(HealthDay News) – In the coming decades, the global burden of dementia will shift even further from richer countries to poorer countries, especially rapidly developing middle-income countries, according to an Alzheimer’s Disease International policy brief. The brief is being published ahead of the G8 Dementia Summit, which will be held in London on Dec. 11.

Updating their previous report from 2009, which reviewed 154 global studies and United Nations population projections through 2050, Martin Prince, MD, from King’s College London, and colleagues conducted a limited review focusing on new evidence from China and sub-Saharan Africa and the latest United Nations population projections.

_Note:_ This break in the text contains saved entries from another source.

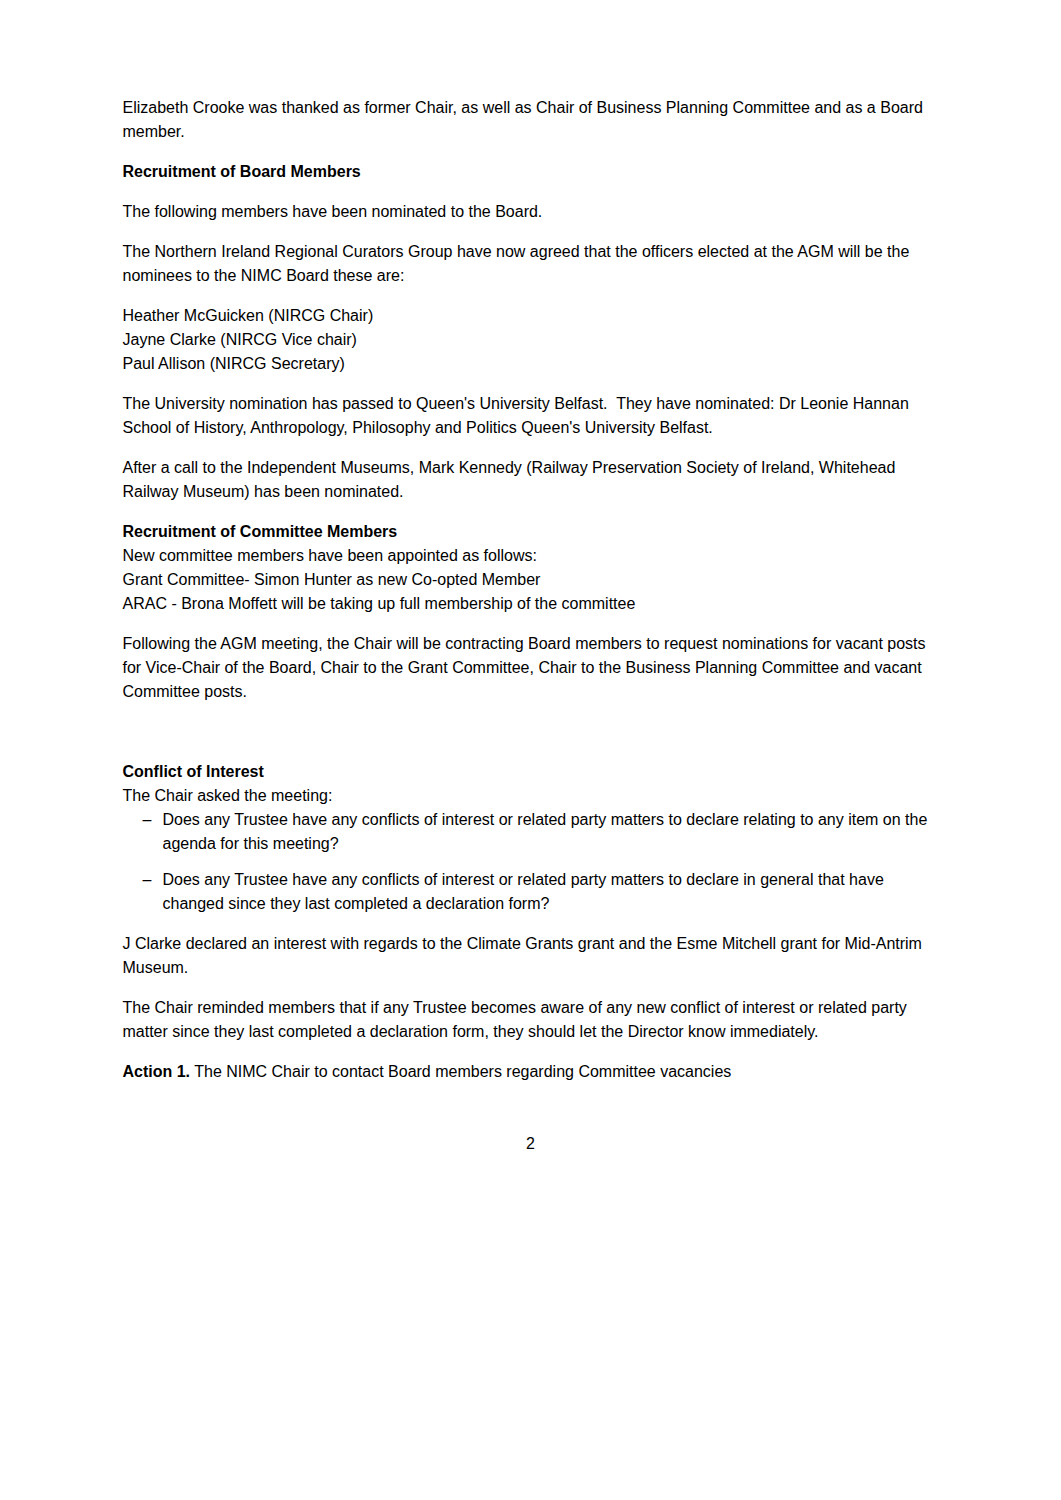Elizabeth Crooke was thanked as former Chair, as well as Chair of Business Planning Committee and as a Board member.
Recruitment of Board Members
The following members have been nominated to the Board.
The Northern Ireland Regional Curators Group have now agreed that the officers elected at the AGM will be the nominees to the NIMC Board these are:
Heather McGuicken (NIRCG Chair)
Jayne Clarke (NIRCG Vice chair)
Paul Allison (NIRCG Secretary)
The University nomination has passed to Queen's University Belfast. They have nominated: Dr Leonie Hannan School of History, Anthropology, Philosophy and Politics Queen's University Belfast.
After a call to the Independent Museums, Mark Kennedy (Railway Preservation Society of Ireland, Whitehead Railway Museum) has been nominated.
Recruitment of Committee Members
New committee members have been appointed as follows:
Grant Committee- Simon Hunter as new Co-opted Member
ARAC - Brona Moffett will be taking up full membership of the committee
Following the AGM meeting, the Chair will be contracting Board members to request nominations for vacant posts for Vice-Chair of the Board, Chair to the Grant Committee, Chair to the Business Planning Committee and vacant Committee posts.
Conflict of Interest
The Chair asked the meeting:
Does any Trustee have any conflicts of interest or related party matters to declare relating to any item on the agenda for this meeting?
Does any Trustee have any conflicts of interest or related party matters to declare in general that have changed since they last completed a declaration form?
J Clarke declared an interest with regards to the Climate Grants grant and the Esme Mitchell grant for Mid-Antrim Museum.
The Chair reminded members that if any Trustee becomes aware of any new conflict of interest or related party matter since they last completed a declaration form, they should let the Director know immediately.
Action 1. The NIMC Chair to contact Board members regarding Committee vacancies
2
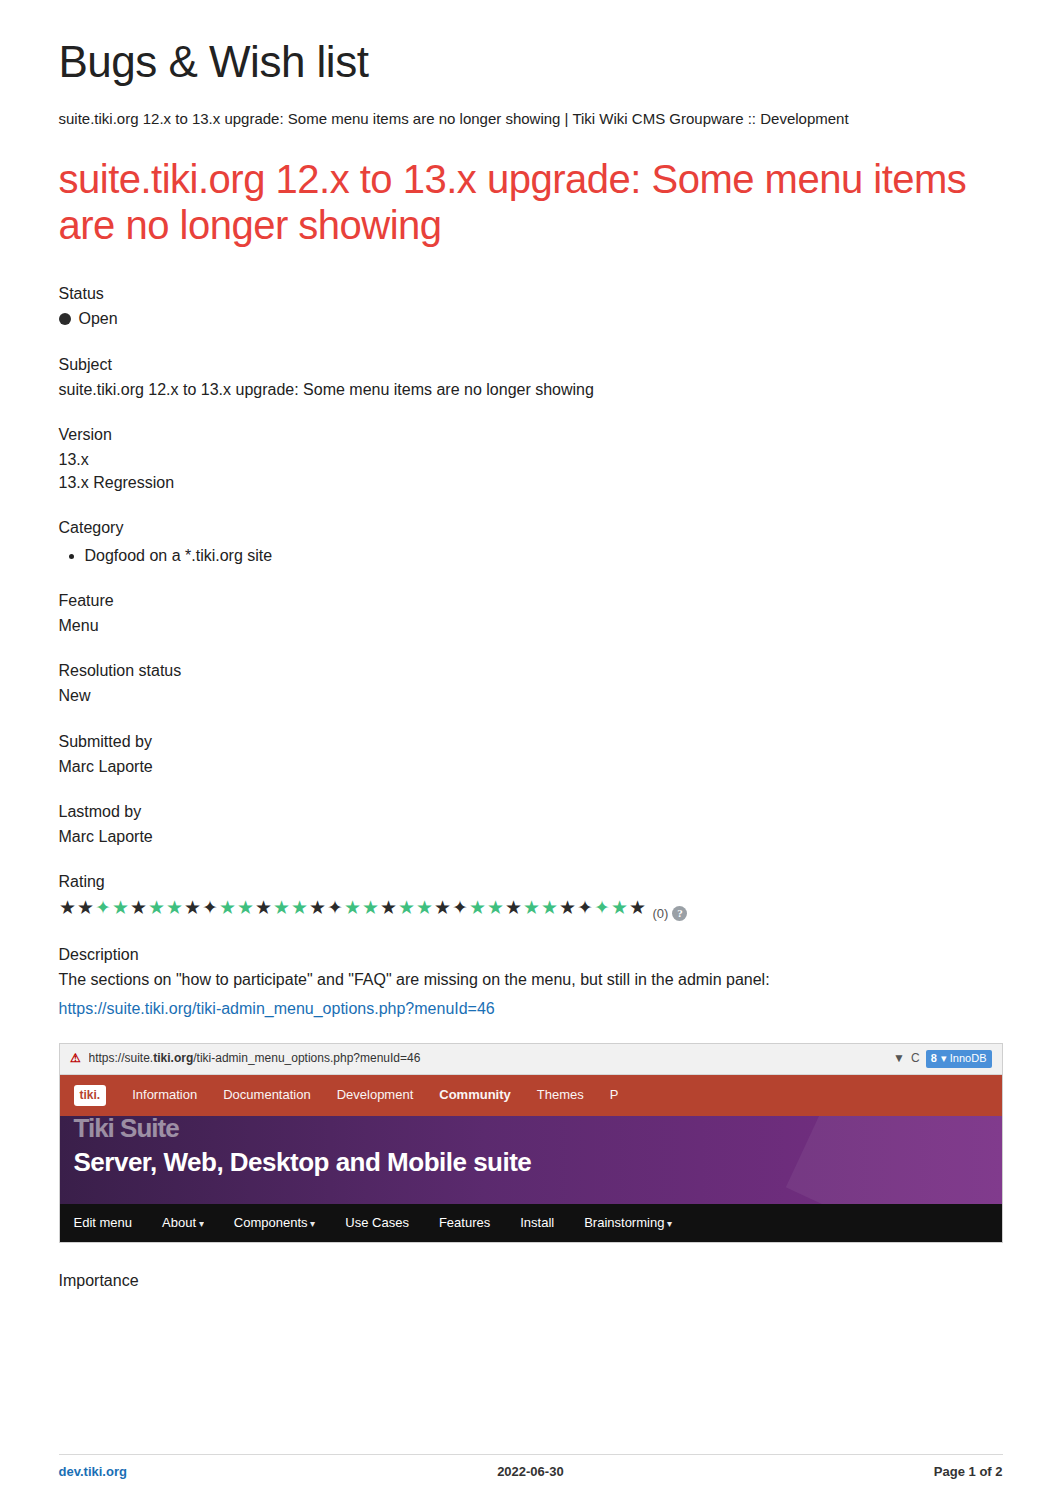Bugs & Wish list
suite.tiki.org 12.x to 13.x upgrade: Some menu items are no longer showing | Tiki Wiki CMS Groupware :: Development
suite.tiki.org 12.x to 13.x upgrade: Some menu items are no longer showing
Status
Open
Subject
suite.tiki.org 12.x to 13.x upgrade: Some menu items are no longer showing
Version
13.x
13.x Regression
Category
Dogfood on a *.tiki.org site
Feature
Menu
Resolution status
New
Submitted by
Marc Laporte
Lastmod by
Marc Laporte
Rating
★★✦★★★★★✦★★★★★★✦★★★★★★✦★★★★★★✦✦★★ (0)?
Description
The sections on "how to participate" and "FAQ" are missing on the menu, but still in the admin panel:
https://suite.tiki.org/tiki-admin_menu_options.php?menuId=46
⚠ https://suite.tiki.org/tiki-admin_menu_options.php?menuId=46 ▼ C 8 ▾ InnoDB
tiki. Information Documentation Development Community Themes P
Tiki Suite
Server, Web, Desktop and Mobile suite
Edit menu About Components Use Cases Features Install Brainstorming
Importance
dev.tiki.org 2022-06-30 Page 1 of 2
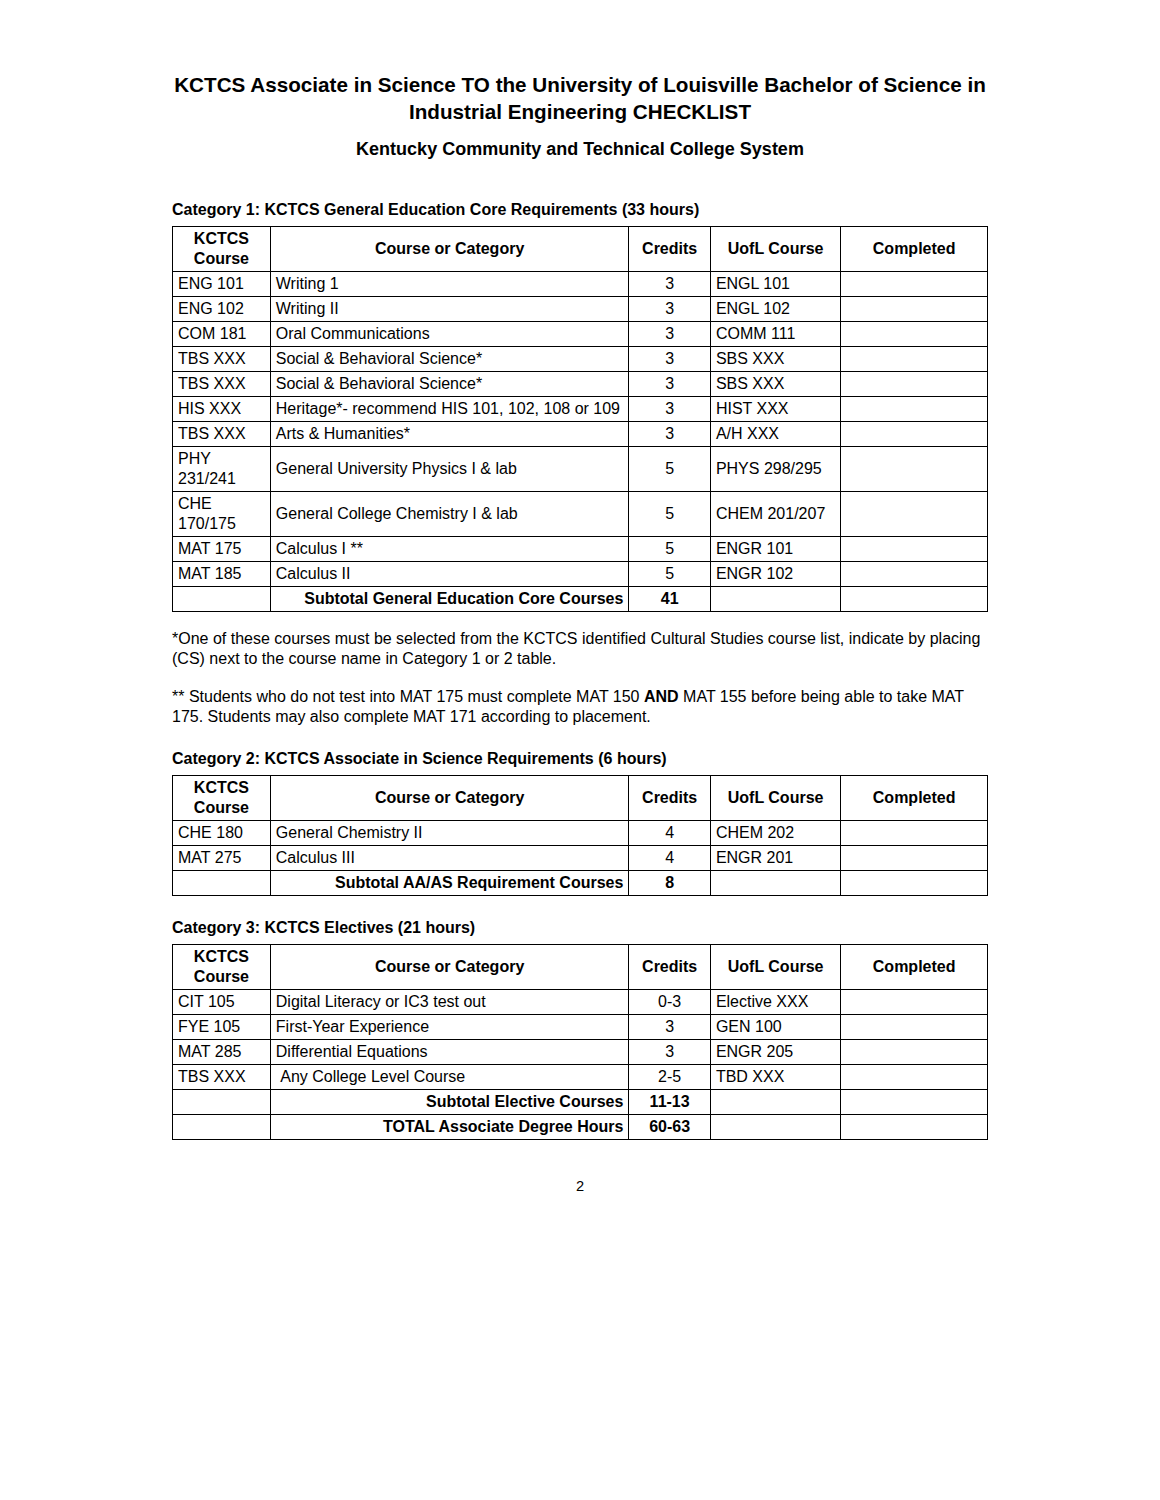KCTCS Associate in Science TO the University of Louisville Bachelor of Science in Industrial Engineering CHECKLIST
Kentucky Community and Technical College System
Category 1: KCTCS General Education Core Requirements (33 hours)
| KCTCS Course | Course or Category | Credits | UofL Course | Completed |
| --- | --- | --- | --- | --- |
| ENG 101 | Writing 1 | 3 | ENGL 101 | |
| ENG 102 | Writing II | 3 | ENGL 102 | |
| COM 181 | Oral Communications | 3 | COMM 111 | |
| TBS XXX | Social & Behavioral Science* | 3 | SBS XXX | |
| TBS XXX | Social & Behavioral Science* | 3 | SBS XXX | |
| HIS XXX | Heritage*- recommend HIS 101, 102, 108 or 109 | 3 | HIST XXX | |
| TBS XXX | Arts & Humanities* | 3 | A/H XXX | |
| PHY 231/241 | General University Physics I & lab | 5 | PHYS 298/295 | |
| CHE 170/175 | General College Chemistry I & lab | 5 | CHEM 201/207 | |
| MAT 175 | Calculus I ** | 5 | ENGR 101 | |
| MAT 185 | Calculus II | 5 | ENGR 102 | |
| | Subtotal General Education Core Courses | 41 | | |
*One of these courses must be selected from the KCTCS identified Cultural Studies course list, indicate by placing (CS) next to the course name in Category 1 or 2 table.
** Students who do not test into MAT 175 must complete MAT 150 AND MAT 155 before being able to take MAT 175. Students may also complete MAT 171 according to placement.
Category 2: KCTCS Associate in Science Requirements (6 hours)
| KCTCS Course | Course or Category | Credits | UofL Course | Completed |
| --- | --- | --- | --- | --- |
| CHE 180 | General Chemistry II | 4 | CHEM 202 | |
| MAT 275 | Calculus III | 4 | ENGR 201 | |
| | Subtotal AA/AS Requirement Courses | 8 | | |
Category 3: KCTCS Electives (21 hours)
| KCTCS Course | Course or Category | Credits | UofL Course | Completed |
| --- | --- | --- | --- | --- |
| CIT 105 | Digital Literacy or IC3 test out | 0-3 | Elective XXX | |
| FYE 105 | First-Year Experience | 3 | GEN 100 | |
| MAT 285 | Differential Equations | 3 | ENGR 205 | |
| TBS XXX | Any College Level Course | 2-5 | TBD XXX | |
| | Subtotal Elective Courses | 11-13 | | |
| | TOTAL Associate Degree Hours | 60-63 | | |
2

The researchers estimate that the number of people living with dementia globally will increase from 44.35 million in 2013 to 135.46 million in 2050, higher than previous estimates. The global burden of dementia is predicted to shift from 2013–2050, from 32% to 21% in G8 countries and from 62% to 71% in low- and middle income countries. The cost of dementia was estimated at $#36;604 billion annually as of 2010. The authors estimate that, at best, 10% of dementia cases could be avoided by improvements in public health.

“In a spirit of international cooperation and solidarity we urge the G8 governments to sponsor intergovernmental action to make dementia a global priority,” Prince and colleagues write. “Action to address this problem should be balanced, as a priority, with research to improve treatment options and quality of care.”